The new regulation will offer greater certainty for the industry and support U.S. manufacturing jobs in advanced vehicle technologies, Regan stated. Over the next decade, the standards “will set the U.S. heavy-duty sector on a trajectory for sustained growth,” he added.
Industry groups strongly disagreed. They criticized the new standards as impossible to achieve with current electric vehicle technology and expressed dissatisfaction over a lack of EV charging stations and power grid capacity limits.
The American Trucking Associations and the Owner-Operator Independent Drivers Association, which represent large parts of the industry, anticipated supply chain failures and stated that smaller independent firms would probably keep older diesel trucks that emit more pollution, opposing the EPA's objectives.
The new limits decrease zero-emission sales rates proposed for the 2027 through 2029 model years but demand higher sales later, effectively requiring electric and hydrogen-powered trucks, according to the trucking associations statement. The EPA rule restricts truck and bus options to untested technology, the group stated.
“The post-2030 targets remain entirely unachievable,” said Chris Spear, the trucking group’s CEO. “Any regulation that fails to account for the operational realities of trucking will set the industry and America’s supply chain up for failure.”
Todd Spencer, president of the independent drivers association, which represents small trucking companies, said the Democratic administration “seems dead-set on regulating every local mom-and-pop business out of existence with its flurry of unworkable environmental mandates.”
The American Petroleum Institute, the top lobbying group for the oil and gas industry, remarked in a joint statement with the American Fuel & Petrochemical Manufacturers that the new rule “is yet another example of the Biden administration’s whole-of-government effort to eliminate choices for American consumers, businesses and industries.”

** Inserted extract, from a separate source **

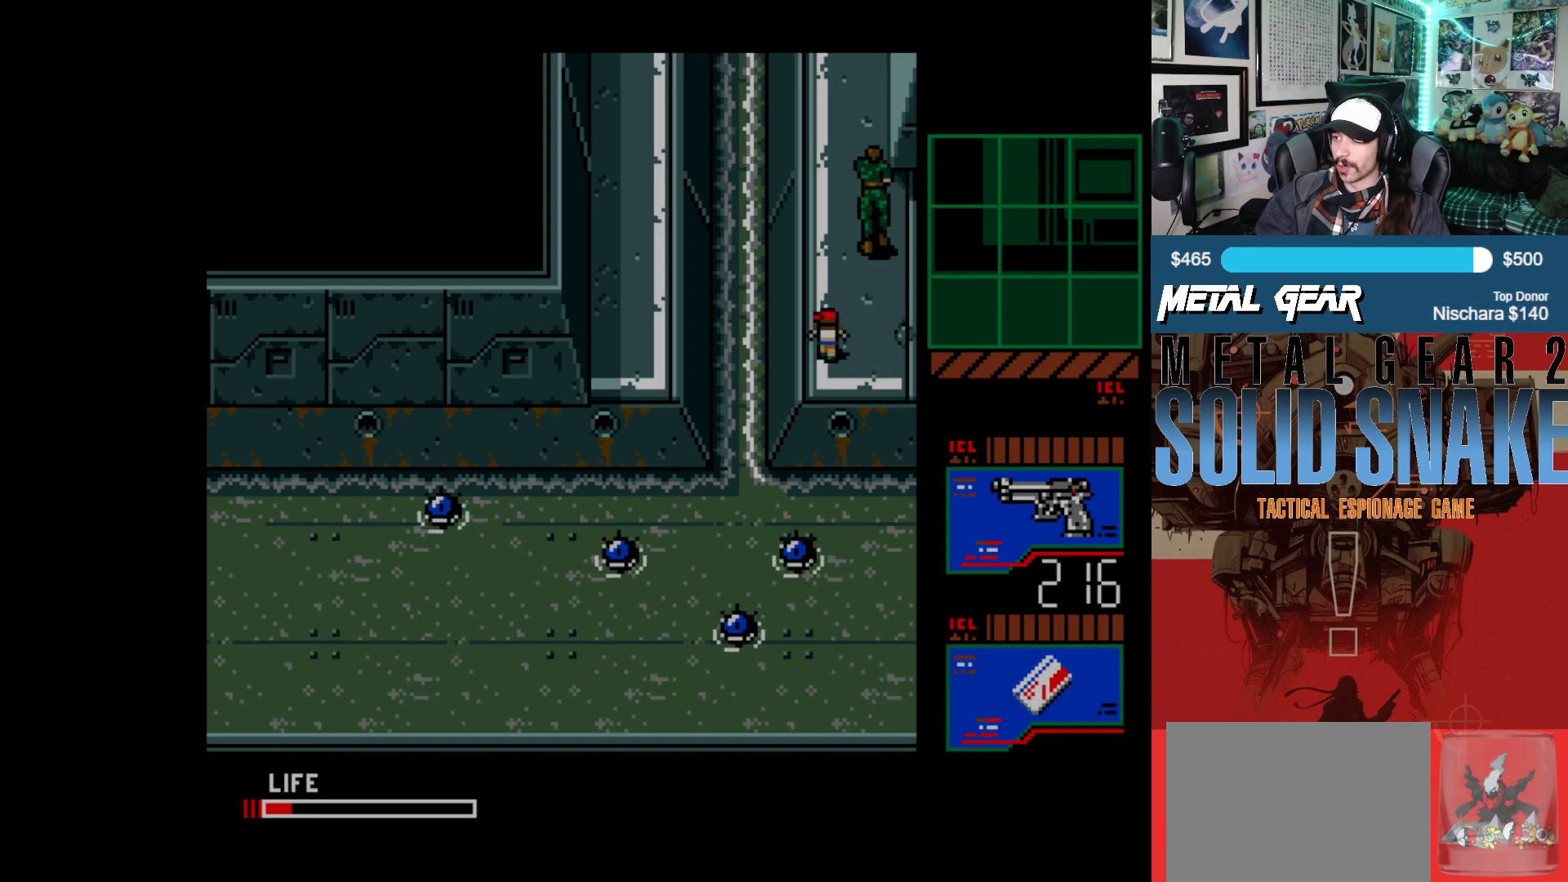
{"buttons": ["DPAD_UP"], "left_stick": "center", "events": [[50, "DPAD_LEFT", "down"], [183, "DPAD_LEFT", "up"]]}
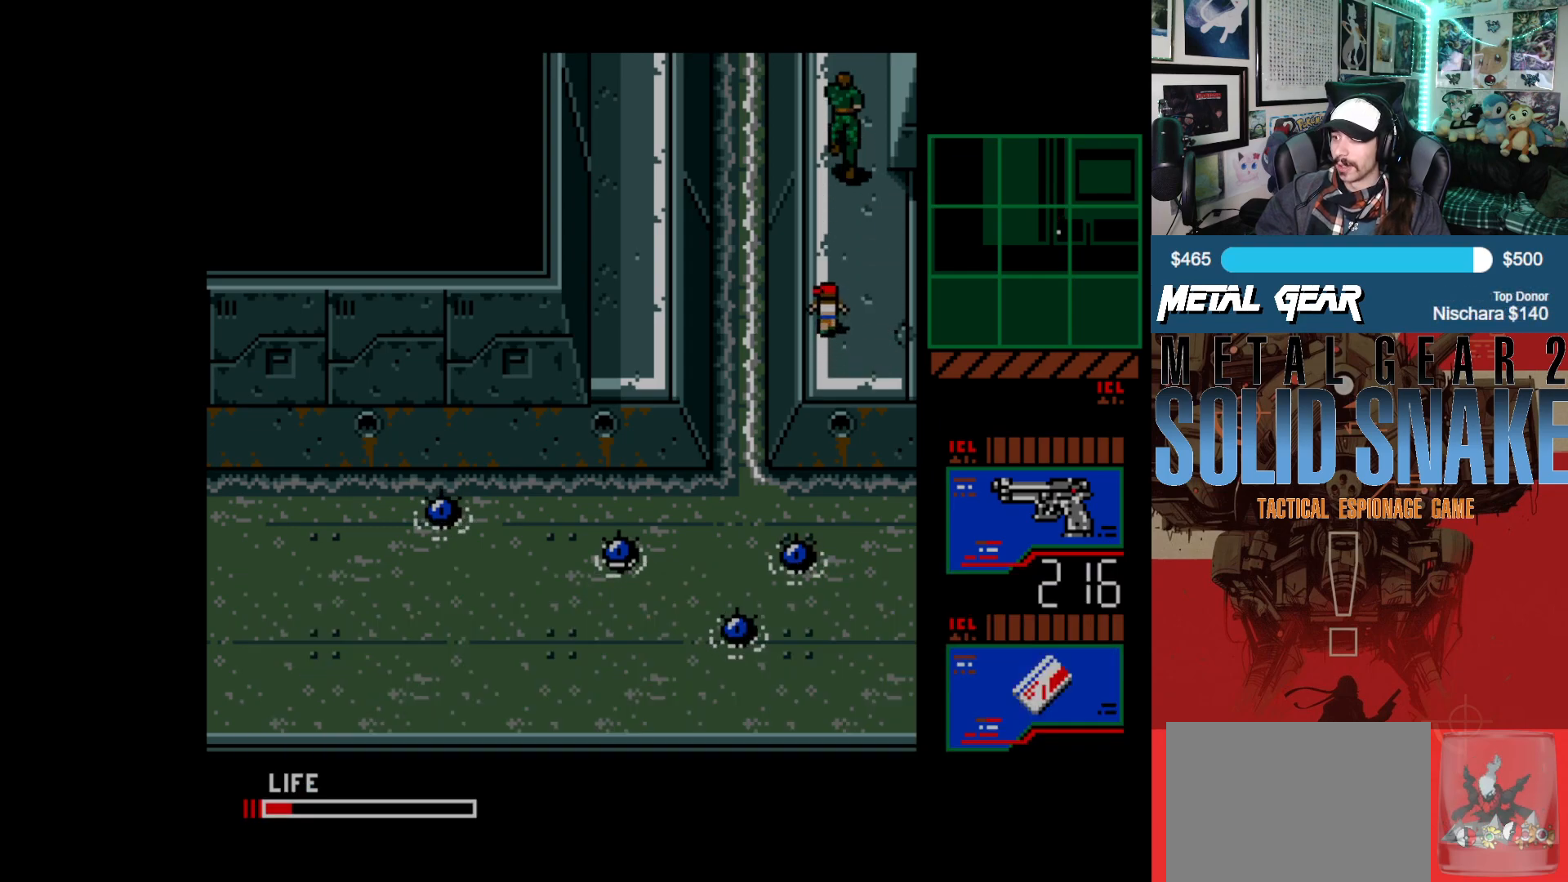
{"buttons": ["DPAD_UP"], "left_stick": "center", "events": []}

The rule primarily relies on zero-emission vehicles and “discourages the development of other fuel-based technologies — including American-made renewable diesel — that are currently effective in the heavy-duty fleet to reduce emissions,” the groups stated.
They called for the rule to be overturned by Congress but said they are prepared to challenge it in court.
Regan said the EPA established the limits to provide truck owners with a range of powertrains, including advanced combustion vehicles, hybrids, electric, and hydrogen fuel cells.
“There’s a list of options that truck drivers, owners and operators can choose from … while we (do) not sacrifice the very stringent environmental goals that we have set,” he told reporters Thursday.
The EPA calculated that new trucks would save operators a total of $3.5 billion in fuel and other costs from 2027 to 2032, paying for themselves in two to four years. The 2022 Inflation Reduction Act also provides tax credits that subsidize the purchase price of new electric vehicles, Regan said.
The new emissions limits will bring immediate health benefits, especially in communities burdened by heavy truck traffic, said Harold Wimmer, CEO of the American Lung Association.
“Transportation is the largest source of pollution driving climate change,” he said in a statement. “These strong standards that will help drive toward a zero-emission future for trucks, buses and other heavy-duty vehicles are a critical part of the solution.”
Margo Oge, who used to be the director of the EPA's Office of Transportation and Air Quality, mentioned that although medium and heavy diesel trucks account for less than 6% of vehicles on the road, they produce over half of the smog and soot that Americans breathe, and also contribute to global warming. She believes that the EPA standards are a significant step in the right direction to combat climate change and improve air quality.